Lighthearted poetry doesn’t always get the respect it deserves, and to be honest there’s a lot of goofy stuff out there, but good light verse is a kick to hear and especially fun to create. One expert at writing comic verse is local poet Dave Harvey.

Harvey is conducting a free workshop Saturday, October 11, from 2 p.m. to 4 p.m. at the Medford Public Library’s Carpenter room for anyone who loves a little humor with their poetry or poetry with their humor. Harvey says the workshop will be loosely structured, with the main focus on getting people writing. “My hope is to give a few ideas, using handouts, then get a roomful of poets writing and sharing and, I hope, giggling,” he said.

While he’s a master at the comic form, Harvey also has a real gift for balancing warmth and thoughtfulness with his humor much of his work. His workshop is sure to leave participants inspired and smiling.The workshop will focus on various forms of light verse such as the limerick (though briefly since Harvey says most folks know that form already), the higgledy-piggledy, the clerihew, the pompouselle, the Ogden Nasherie, and the dorklet/dorklette. Just the names sound like fun.

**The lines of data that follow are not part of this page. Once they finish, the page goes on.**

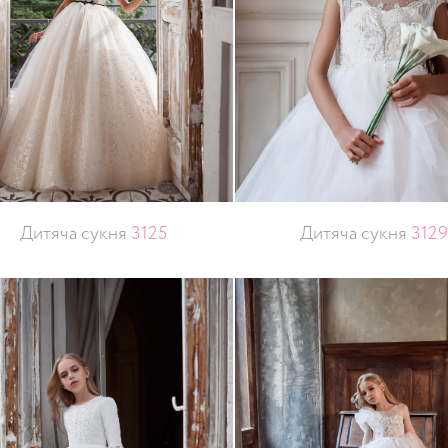
Дитяча сукня
3125
Дитяча сукня
3129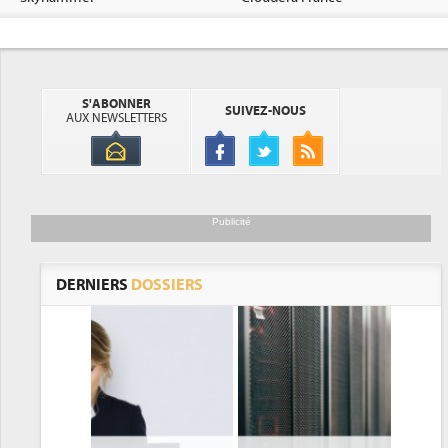
S'ABONNER
SUIVEZ-NOUS
AUX NEWSLETTERS
Publicité
DERNIERS
DOSSIERS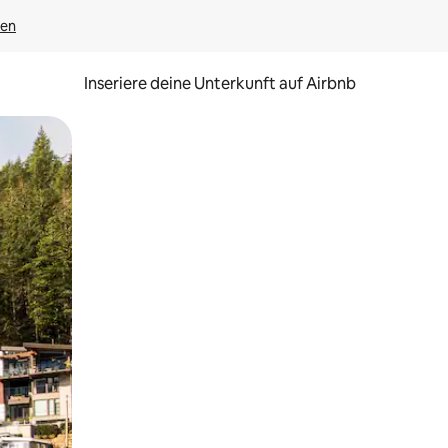
gen
Inseriere deine Unterkunft auf Airbnb
h Berühren oder Wischgesten.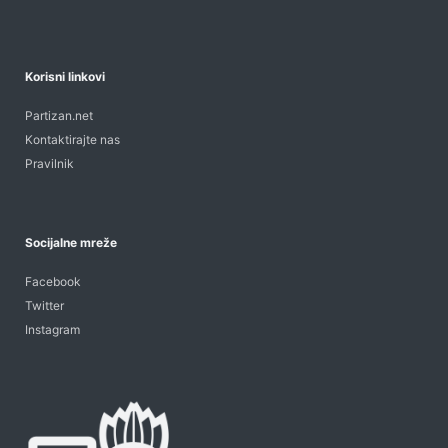
Korisni linkovi
Partizan.net
Kontaktirajte nas
Pravilnik
Socijalne mreže
Facebook
Twitter
Instagram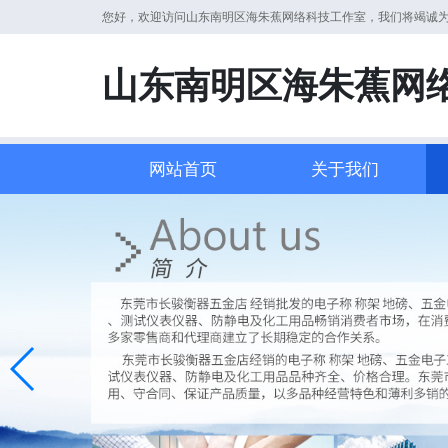
您好，欢迎访问山东南明区海朱蕉网络科技工作室，我们将竭诚
山东南明区海朱蕉网
网站首页
关于我们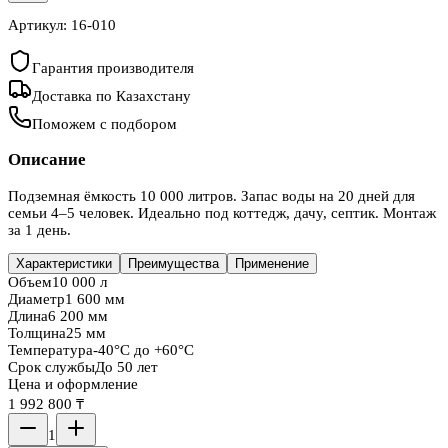
Артикул:
16-010
Гарантия производителя
Доставка по Казахстану
Поможем с подбором
Описание
Подземная ёмкость 10 000 литров. Запас воды на 20 дней для
семьи 4–5 человек. Идеально под коттедж, дачу, септик. Монтаж
за 1 день.
Характеристики
Преимущества
Применение
Объем
10 000 л
Диаметр
1 600 мм
Длина
6 200 мм
Толщина
25 мм
Температура
-40°C до +60°C
Срок службы
До 50 лет
Цена и оформление
1 992 800 ₸
1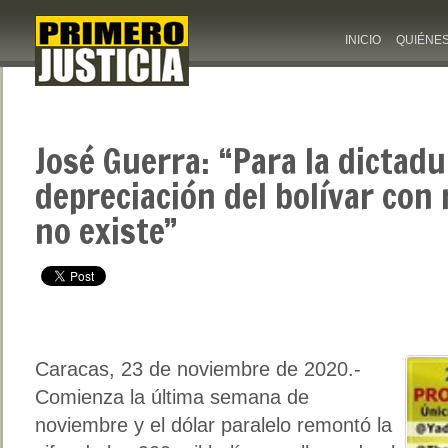
INICIO
QUIÉNE
José Guerra: “Para la dictadu
depreciación del bolívar con 
no existe”
Caracas, 23 de noviembre de 2020.-
Comienza la última semana de
noviembre y el dólar paralelo remontó la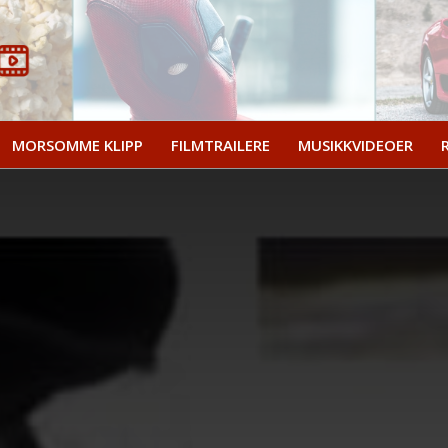
MORSOMME KLIPP
FILMTRAILERE
MUSIKKVIDEOER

For folks like me who are not familiar with the forms Harvey offers some examples of his own below:

A clerihew is a whimsical four-line poem:

President Barack Obama
Eschews excessive drama.
He has a short tonsorial,
And his manner’s professorial.

Here’s an example of the dorklet:
Who’ll writecha pomes of flavor naval?
Yer Uncle Dave’ll.

A pompouselle, is all about the title.

Elegy on a Dead House Cat Run Over and Rain-Drenched Beside U.S. 101, Noticed by the Poet While Climbing a Grade on his Bicycle on the First Sunny Day in Two Weeks, While a Murder of Crows Caw in a Nearby Tree

Poor mangled, soggy pussycat!
Those semis really mashed him flat!

Harvey is the coordinator and frequent host of the Downtown Coffee House open mike series which meets monthly in Talent. His work has appeared in a number of magazines and he is the author of five chapbooks, three novels, and one true account, “The Fifteen-Speed Cowboy,” which tells of his bicycle trip to Alabama, where he found true love.

The workshop is free, but registration is requested in order to manage handouts and seating. To register email marisahp9@gmail.com.

The Medford Library is located at 205 South Central Avenue, Medford.